A disabled woman who gave birth at a Phoenix care facility was likely pregnant before, documents allege
Ugh. And to top it all off, this woman has been institutionalized since the age of about 3 years old. They originally reported that she was in a "vegetative state" but now they describe her as "disabled" and having "intellectual disabilities".
(CNN)A disabled woman who gave birth at an Arizona long-term care facility had been raped repeatedly, and had likely been pregnant before, new documents allege.
Her lawyers filed a $45 million notice of claim to Arizona on Wednesday with allegations against the state along with Hacienda HealthCare, where the woman had lived since 1992.
She delivered a boy at the facility in late December, shocking her caregivers, who said they had no idea she was pregnant. She has since left the facility.
Authorities obtained DNA samples from male staff members and arrested licensed practical nurse Nathan Sutherland, 36, who was caring for the woman. He was charged with sexual assault and vulnerable adult abuse, and has pleaded not guilty.
New allegations revealed
In the notice of claim filed before litigation for settlement discussion, the family made a series of allegations against the state and the health care facility where the now 29-year-old woman lived.
(1992 was 26 years ago. She is now 29.)
The Maricopa County Medical Center examined the woman after she gave birth and concluded she'd been "violated repeatedly," the documents allege. Her giving birth was likely a "repeat parous event," which means she may have been pregnant before, the documents say.
From the claim, it's unclear whether she carried the previous pregnancy her family believes she had to term.
It said the woman suffered multiple sexual assaults that caused her permanent physical and emotional pain, and caused her parents significant emotional distress.
The woman has intellectual disabilities as a result of childhood seizures, and is bedridden and nonverbal. But she can move some of her extremities, respond to sound and make facial gestures, according to her family.

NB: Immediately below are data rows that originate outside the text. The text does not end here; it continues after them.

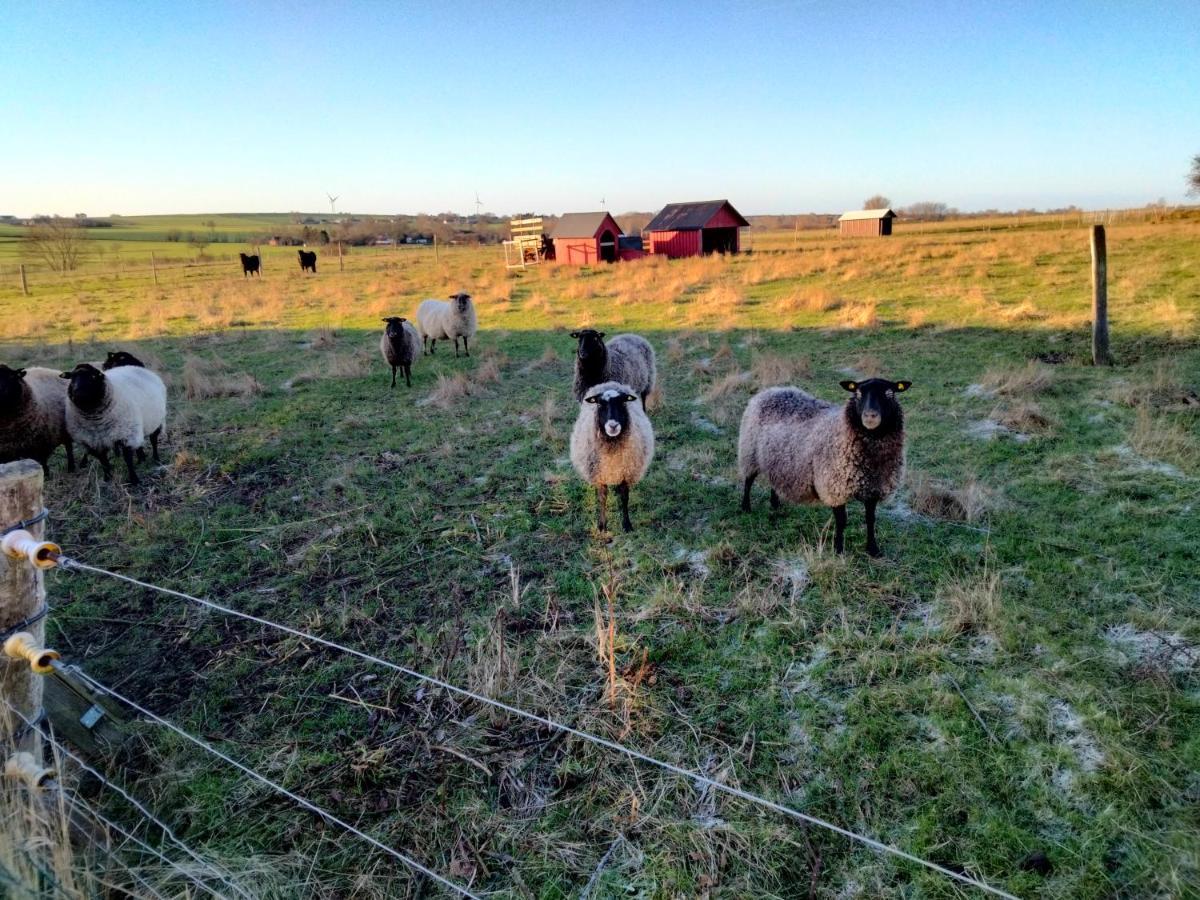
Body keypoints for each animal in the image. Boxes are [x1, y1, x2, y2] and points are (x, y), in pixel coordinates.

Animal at [568, 381, 657, 535]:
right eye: (599, 404)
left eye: (622, 402)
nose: (613, 425)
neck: (612, 449)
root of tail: (609, 382)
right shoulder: (599, 475)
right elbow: (602, 498)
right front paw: (602, 526)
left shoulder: (626, 472)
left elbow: (624, 498)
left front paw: (627, 525)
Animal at [734, 374, 912, 556]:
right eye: (858, 393)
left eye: (890, 394)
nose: (870, 416)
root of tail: (771, 390)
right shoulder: (834, 487)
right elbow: (841, 521)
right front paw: (838, 549)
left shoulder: (874, 489)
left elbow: (870, 519)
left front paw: (873, 549)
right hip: (749, 452)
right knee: (748, 480)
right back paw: (746, 506)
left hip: (778, 459)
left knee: (774, 478)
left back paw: (775, 504)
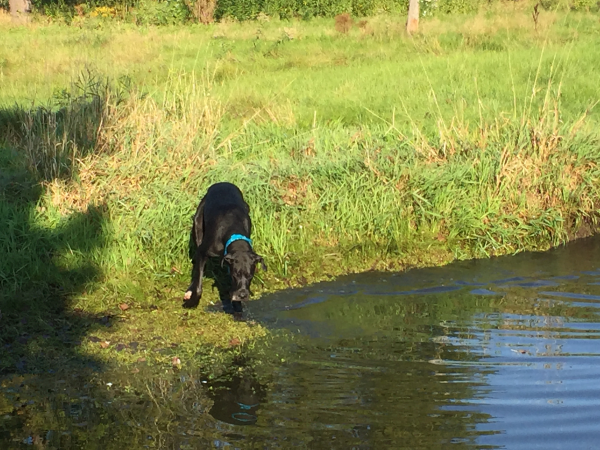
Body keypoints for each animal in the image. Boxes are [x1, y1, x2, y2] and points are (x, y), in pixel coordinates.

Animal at [184, 182, 266, 310]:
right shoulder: (203, 251)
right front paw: (192, 301)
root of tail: (222, 183)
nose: (242, 295)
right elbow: (198, 277)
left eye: (250, 275)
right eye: (236, 274)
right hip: (197, 224)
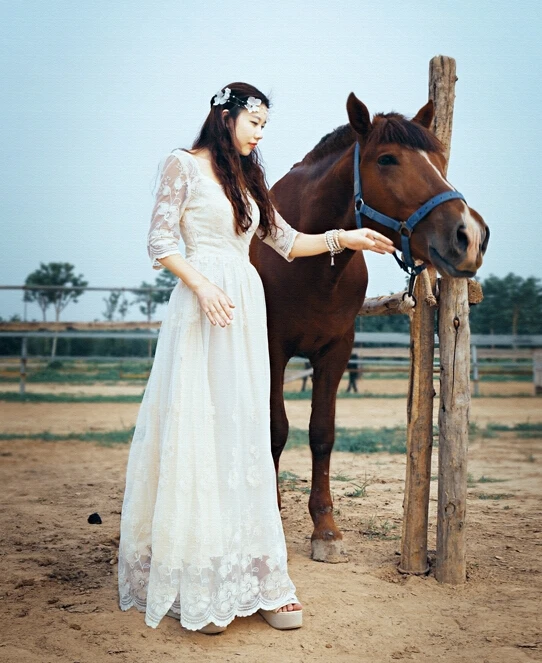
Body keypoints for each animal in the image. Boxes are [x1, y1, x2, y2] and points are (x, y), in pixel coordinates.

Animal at [253, 94, 490, 564]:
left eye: (440, 160)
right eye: (387, 159)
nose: (470, 236)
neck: (310, 264)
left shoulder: (337, 349)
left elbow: (321, 434)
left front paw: (325, 530)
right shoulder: (274, 348)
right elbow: (276, 430)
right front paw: (273, 513)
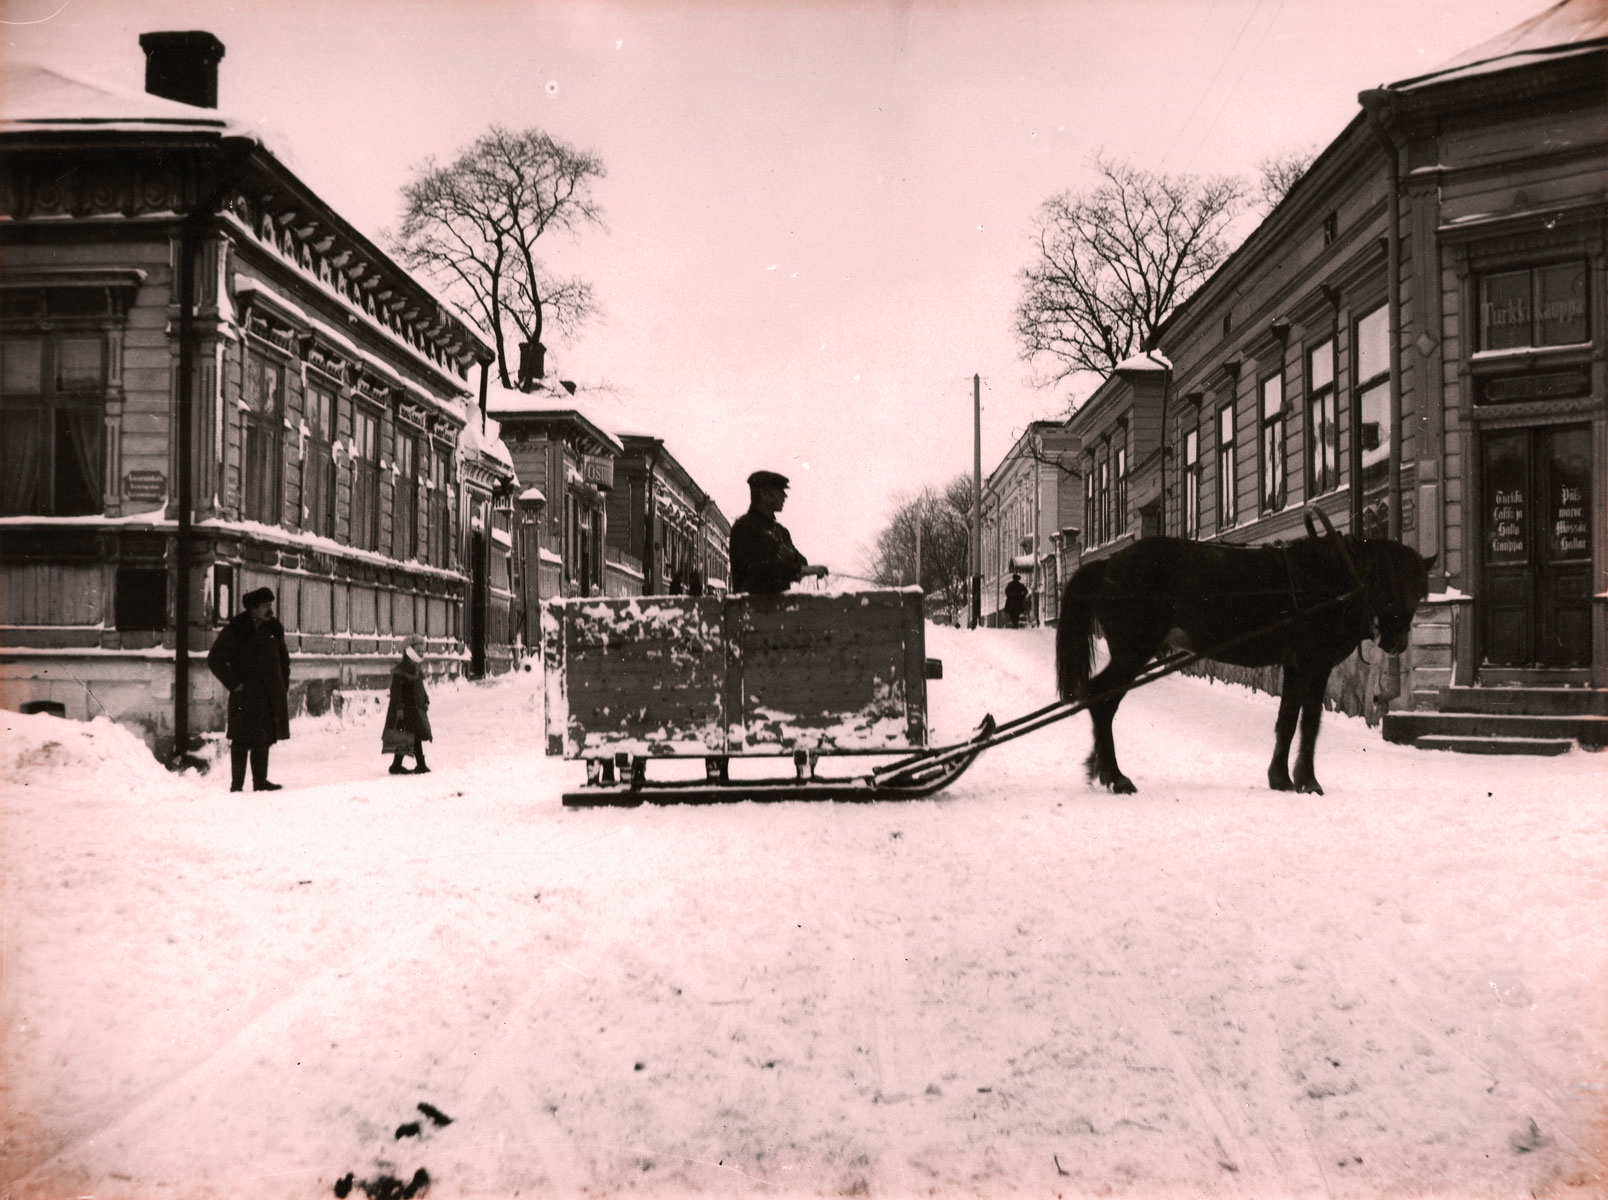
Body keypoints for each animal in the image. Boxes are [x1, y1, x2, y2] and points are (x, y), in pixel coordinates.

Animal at [1055, 526, 1434, 795]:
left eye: (1419, 591)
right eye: (1387, 584)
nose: (1397, 642)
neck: (1328, 578)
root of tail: (1108, 563)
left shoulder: (1295, 665)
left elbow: (1288, 720)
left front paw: (1281, 778)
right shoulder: (1315, 663)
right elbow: (1309, 722)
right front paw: (1308, 781)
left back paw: (1100, 767)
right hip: (1132, 652)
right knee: (1101, 698)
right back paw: (1115, 776)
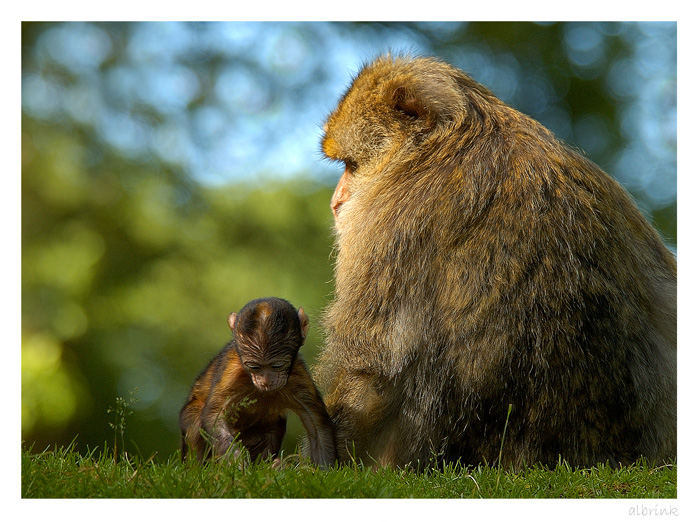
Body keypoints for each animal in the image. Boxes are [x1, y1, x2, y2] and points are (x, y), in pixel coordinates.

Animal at [179, 296, 334, 468]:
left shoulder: (298, 375)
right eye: (254, 366)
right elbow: (214, 415)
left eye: (277, 365)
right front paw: (237, 463)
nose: (266, 381)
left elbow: (317, 424)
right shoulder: (231, 369)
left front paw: (323, 469)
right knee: (195, 420)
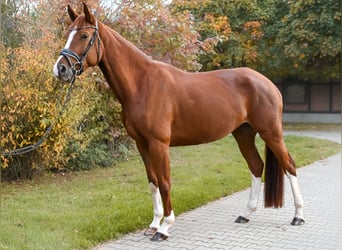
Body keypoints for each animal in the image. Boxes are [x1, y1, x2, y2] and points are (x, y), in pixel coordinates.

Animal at [52, 3, 304, 241]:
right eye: (68, 33)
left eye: (84, 36)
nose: (60, 69)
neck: (142, 84)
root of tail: (268, 83)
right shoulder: (142, 144)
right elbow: (153, 182)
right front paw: (154, 224)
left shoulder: (159, 144)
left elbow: (165, 183)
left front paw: (164, 228)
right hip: (244, 134)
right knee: (256, 166)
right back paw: (245, 214)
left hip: (271, 132)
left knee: (289, 165)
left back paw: (298, 216)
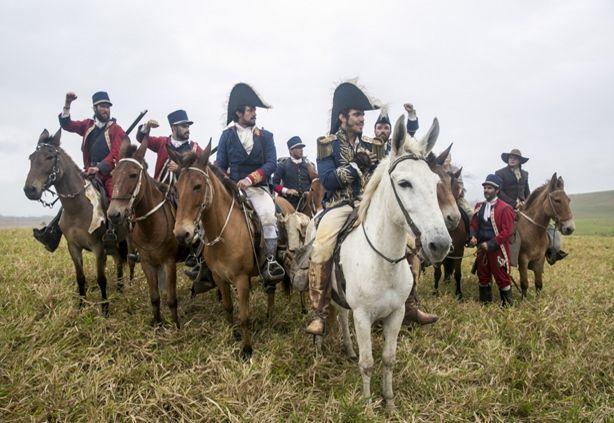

Her parents had previously requested that she be cared for by female employees and was assured that would happen, but it did not, the documents allege. Instead, unsupervised male caretakers, including the suspect, were allowed to go into her room, the documents say.
The documents accuse the state of being "vicariously liable for the negligence, gross negligence and medical negligence" at Hacienda.
It also raises a question for me about the medical ethics of the whole situation, even if she hadn't been raped. This is not a life. Is this a life worth living, even without the rape? Is euthanasia not kinder? If it were a horse with a broken leg, we would "put it down as a kindness". But since she's a homo sapiens, we keep this bedridden, nonverbal body alive for decades. Is that truly the most ethical decision?
A fool thinks himself to be wise, but a wise man knows himself to be a fool.